Even though I am not for forgiveness of Large Scale Crimes, I respected José Hobday’s reasoning for forgiveness. It touches on a more spiritual aspect and goes beyond the anger of LSC’s and was influenced by her upbringing. She says that “Forgiveness is of the heart” (Hobday 175). I believe that means you must feel forgiveness within you, not because you feel it is right or the one who committed crimes is asking but that giving forgiveness is the center of being human, giving forgiveness is to show compassion and strength and maturity to move on. Forgiveness can lead to inner peace and closure for any victim. Holding on to anger and resentment toward people can affect your spiritual health. While forgiving is one thing, forgetting isn’t something they should do.

While some believe that Large Scale Crimes should be forgiven, I believe that you can’t forgive them. The acts are too horrific and the criminals show no remorse for their crimes. Moshe Bejski’s reasoning for saying no to forgiveness for Large Scale Crimes resonates with me he is speaking of the Nazi that had asked Wiesenthal for forgiveness, he says “But how can forgiveness be asked of someone whose death sentence will soon be carried out by the dying man’s partners in crime, who are apart of the same regime, when the dying person himself admits that he too committing these same crimes against the Jewish people and was only stopped when the hand of god overtook him.” (Bejski 114) Bejski is saying that this Nazi is only asking for forgiveness and showing remorse because he is on his death bed. If he hadn’t been mortally wounded he would still be out there with his comrades , his comrades are out there continuing on with what the mortally wounded Nazi had been doing as well. You can’t forgive someone who is asking for forgiveness when it is too late. Forgiveness isn’t something to take for granted.

*Work instruction 1*.
Summarize the essay on forgiving Large Scale Crimes in two sentences.

*Dataset entries*.
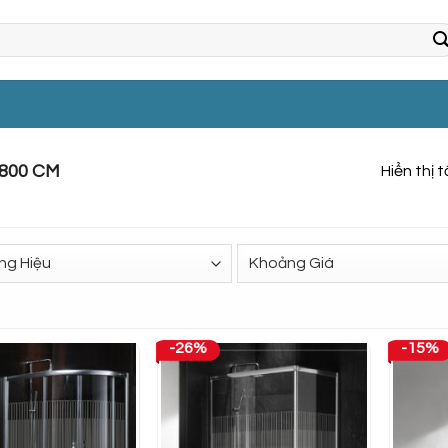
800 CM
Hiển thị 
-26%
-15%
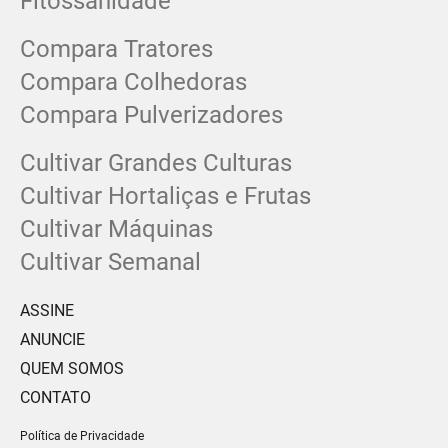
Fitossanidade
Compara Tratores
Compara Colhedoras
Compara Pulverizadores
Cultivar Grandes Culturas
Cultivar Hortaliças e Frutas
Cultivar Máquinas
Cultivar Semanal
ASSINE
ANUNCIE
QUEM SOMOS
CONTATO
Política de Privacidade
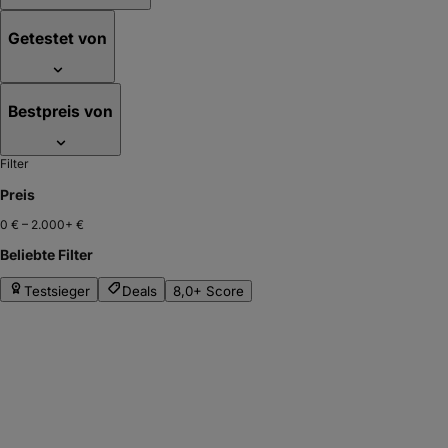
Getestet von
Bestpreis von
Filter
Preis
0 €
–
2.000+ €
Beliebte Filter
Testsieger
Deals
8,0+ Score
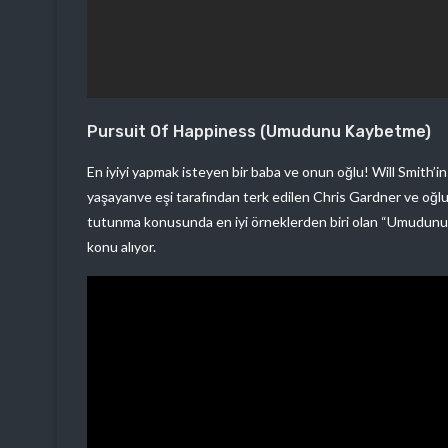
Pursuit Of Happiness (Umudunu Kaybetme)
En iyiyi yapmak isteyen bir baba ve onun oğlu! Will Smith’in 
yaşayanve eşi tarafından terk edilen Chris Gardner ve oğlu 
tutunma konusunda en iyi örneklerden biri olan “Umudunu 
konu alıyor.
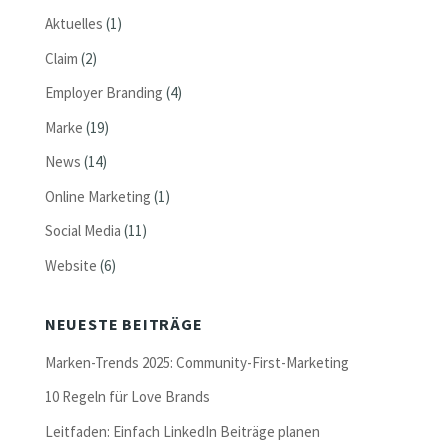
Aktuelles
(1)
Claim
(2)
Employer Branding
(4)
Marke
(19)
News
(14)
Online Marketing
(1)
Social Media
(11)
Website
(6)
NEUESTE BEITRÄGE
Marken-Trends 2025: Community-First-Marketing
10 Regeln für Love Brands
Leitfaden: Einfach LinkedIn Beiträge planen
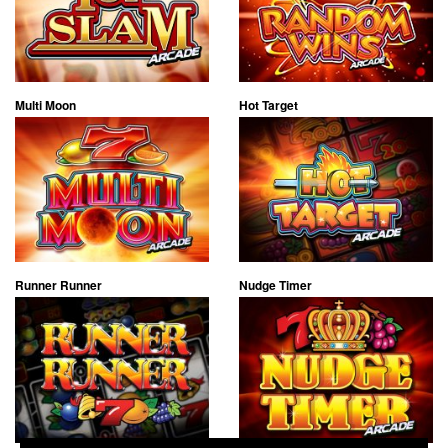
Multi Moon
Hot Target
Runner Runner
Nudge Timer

==

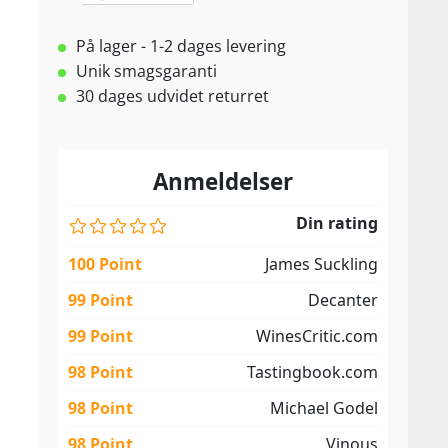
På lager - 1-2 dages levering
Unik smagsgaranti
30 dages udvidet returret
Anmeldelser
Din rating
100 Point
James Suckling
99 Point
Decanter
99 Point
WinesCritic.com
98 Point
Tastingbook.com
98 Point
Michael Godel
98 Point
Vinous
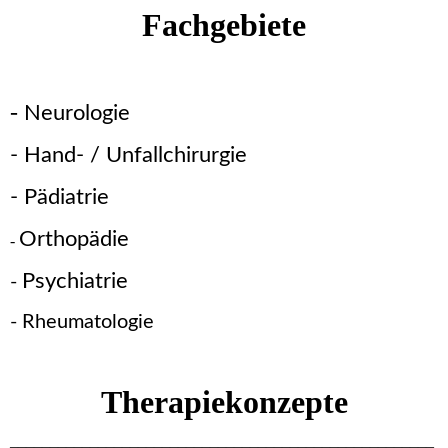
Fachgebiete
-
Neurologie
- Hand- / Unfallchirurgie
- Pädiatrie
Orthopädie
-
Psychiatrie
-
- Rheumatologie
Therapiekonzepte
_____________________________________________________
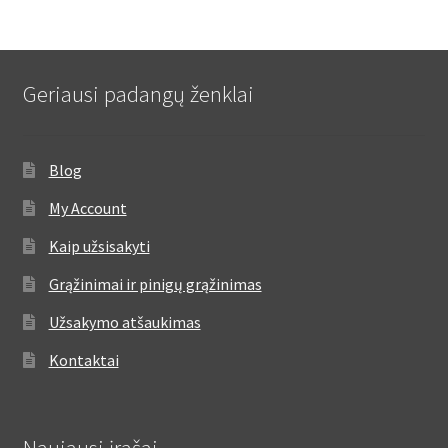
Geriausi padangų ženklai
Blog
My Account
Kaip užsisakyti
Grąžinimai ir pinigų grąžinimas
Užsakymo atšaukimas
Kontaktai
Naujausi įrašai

*Work instruction 2*.
From the rows, copy the lines between the one holding "Geriausi padangų ženklai" and the one holding "Naujausi įrašai", inclusive, word for word.

*Answer area 1*.
The writer does not support forgiving Large Scale Crimes but respects José Hobday's spiritual reasoning that forgiveness is of the heart and can bring victims inner peace and closure. Drawing on Moshe Bejski, the writer argues that such crimes are too horrific to forgive and that the dying Nazi who asked Wiesenthal for forgiveness showed remorse only because he was on his deathbed.

*Answer area 2*.
Geriausi padangų ženklai
Blog
My Account
Kaip užsisakyti
Grąžinimai ir pinigų grąžinimas
Užsakymo atšaukimas
Kontaktai
Naujausi įrašai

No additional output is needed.